Por Jaime Septién |

Vladimir Putin, el hombre fuerte de Rusia desde hace más de una década, no es alguien que se deje impresionar fácilmente por las amenazas de castigos comerciales y boicots a sus políticas expansionistas.

Hombre durísimo, producto de las fuerzas secretas de la ex Unión Soviética, combina un hieratismo mediático con una figura de bajo perfil que le permite mangonear tras bambalinas, sin estar expuesto al escrutinio cotidiano, como lo están casi todos los presidentes o primeros ministros del G-7 más Rusia, el G-8.

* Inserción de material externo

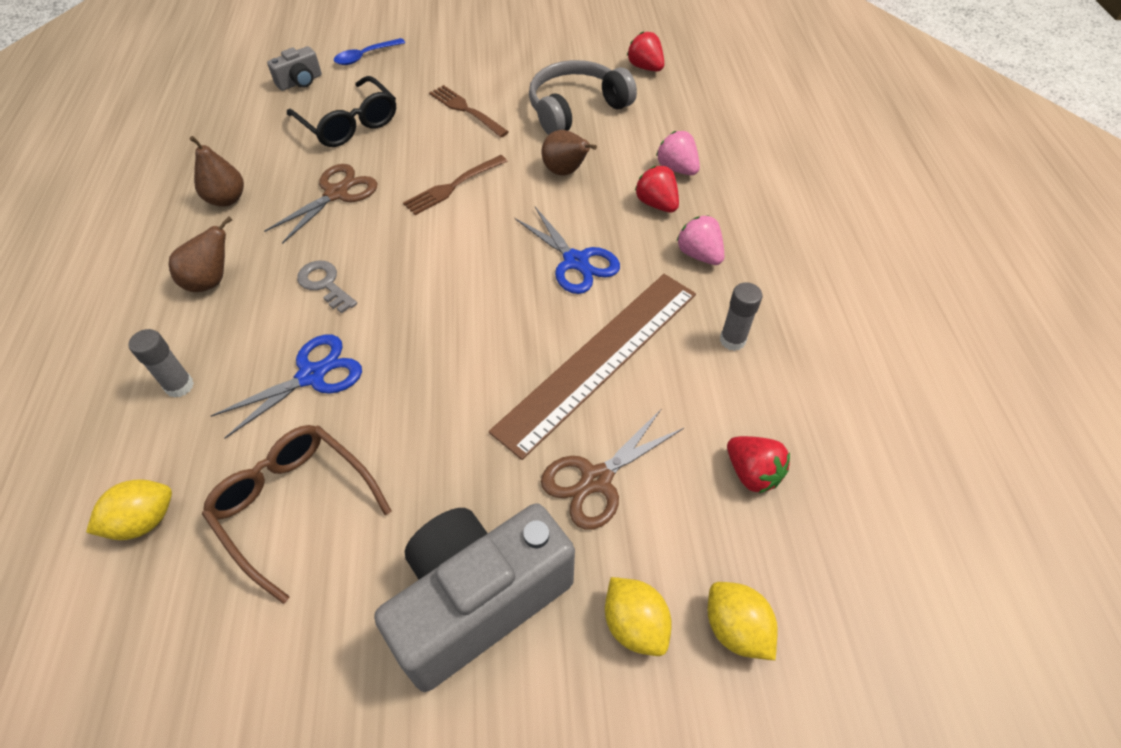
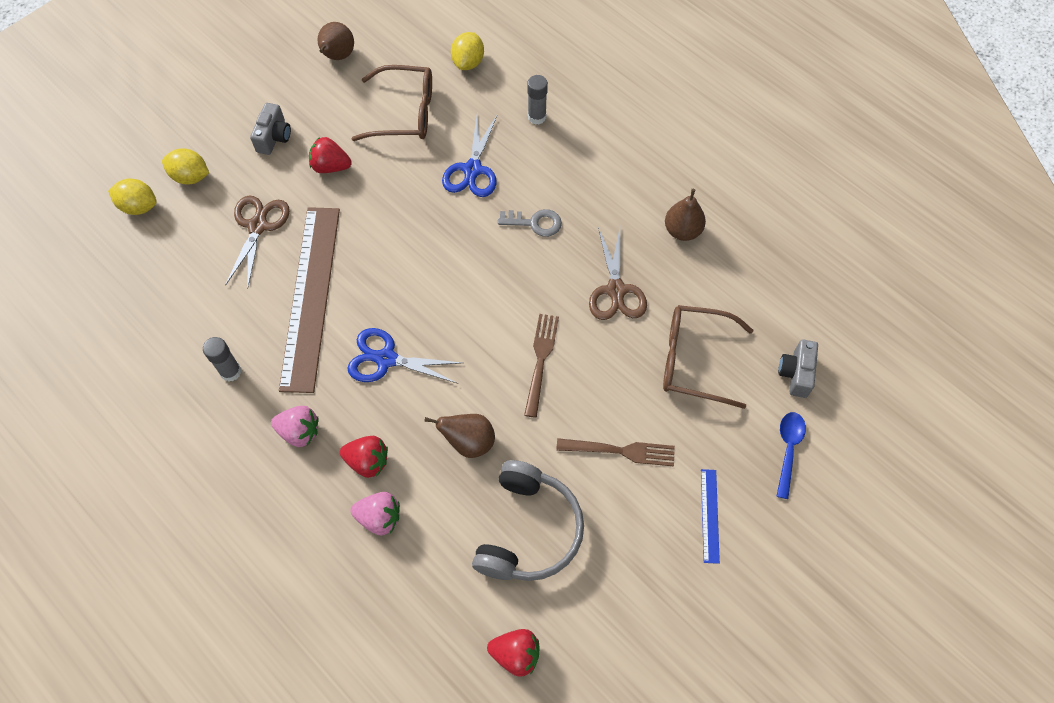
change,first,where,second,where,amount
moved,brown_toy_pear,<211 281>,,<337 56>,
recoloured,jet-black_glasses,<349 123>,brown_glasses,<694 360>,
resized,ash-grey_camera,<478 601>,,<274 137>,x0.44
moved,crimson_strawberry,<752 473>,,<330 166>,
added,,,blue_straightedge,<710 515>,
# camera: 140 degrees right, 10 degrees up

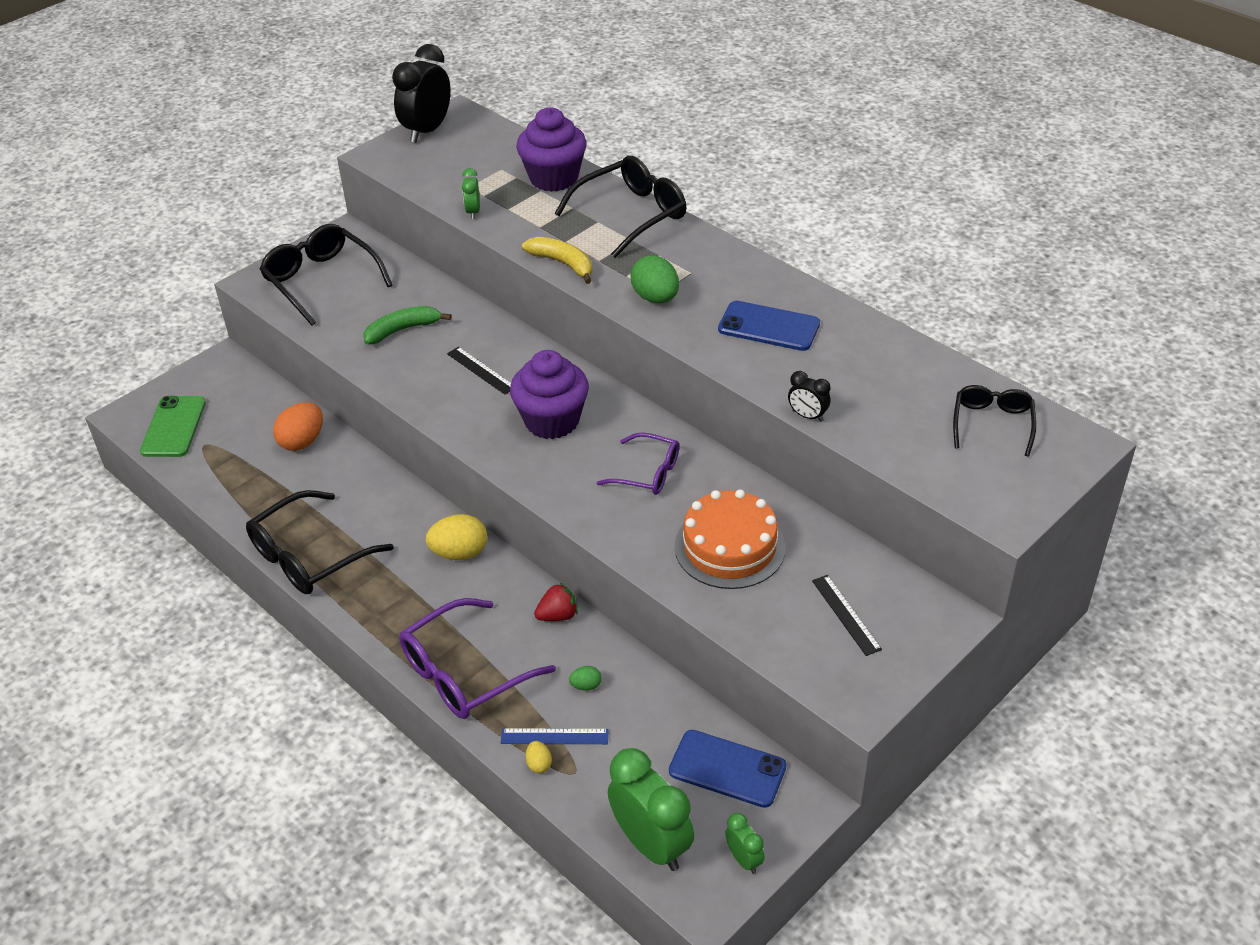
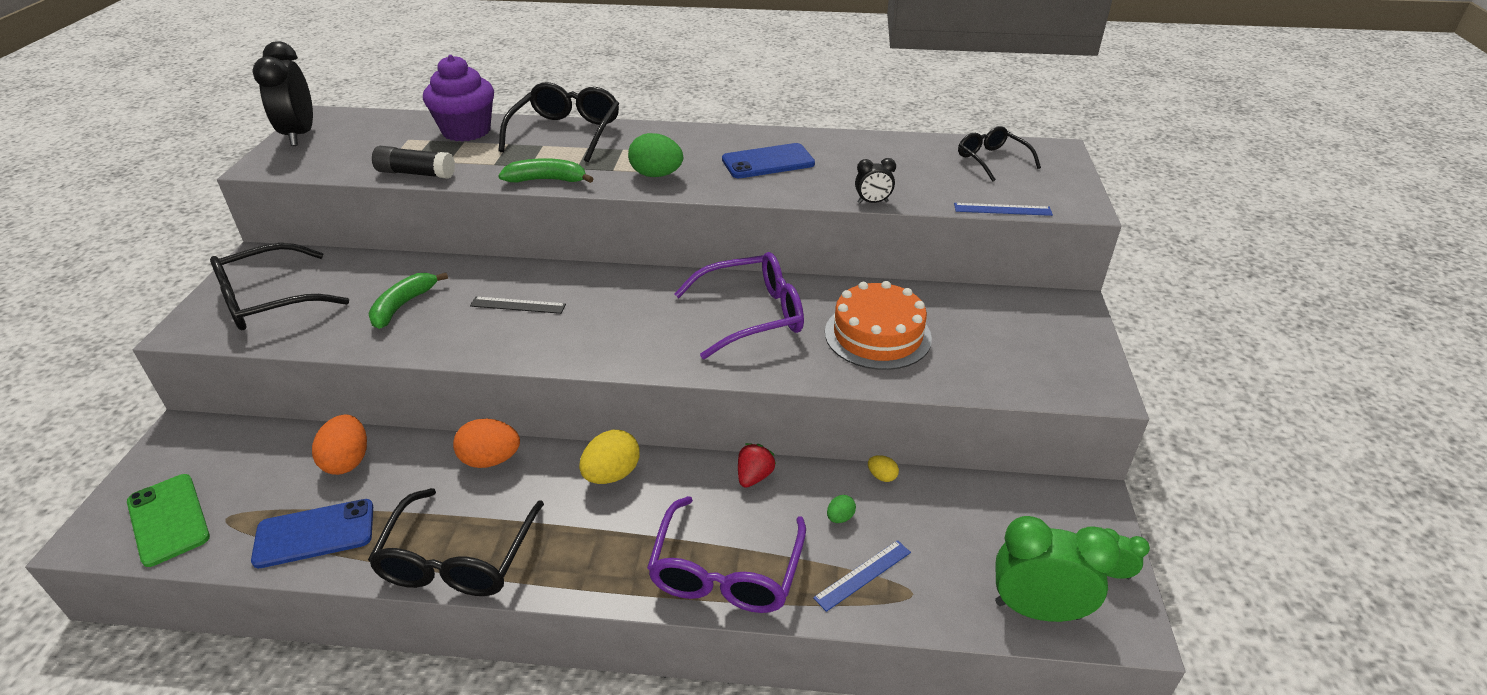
change,first,where,second,where,amount
turned,jet-black_glasses,<321 280>,,<268 301>,45 degrees counterclockwise
replaced,emerald_alarm_clock,<473 212>,jet-black_stick_of_glue,<416 173>,
removed,royal_purple_fairy_cake,<552 421>,,,
recoloured,yellow_banana,<563 263>,emerald_banana,<547 180>,
moved,yellow_egg_shape,<539 764>,,<882 476>,
resized,royal_purple_glasses,<648 473>,,<752 315>,x1.63
moved,blue_phone,<727 769>,,<314 534>,
removed,jet-black_straightedge,<846 614>,,,
added,,,orange_egg_shape,<490 460>,
added,,,blue_straightedge,<1002 209>,
# camera: 40 degrees left, 5 degrees down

Con la anexión de Crimea y el apoderamiento del estratégico puerto de Sebastopol, ha puesto a girar al resto del mundo, especialmente al presidente de Estados Unidos, Barack Obama, pues se trata, sí, de un acto de autoridad pero, sobre todo, de reforzamiento geopolítico.  Rusia puede controlar una ruta importante de petróleo, y tiene una salida militar al Caspio.

La caída del Muro de Berlín predecía el fin de la llamada Guerra Fría entre EE UU y Rusia.  No fue así.  Las bravatas de Putin y las respuestas de Obama nos muestran –una vez más- la cara oculta del imperialismo: el mundo es un corral y yo soy su dueño, mientras pueda.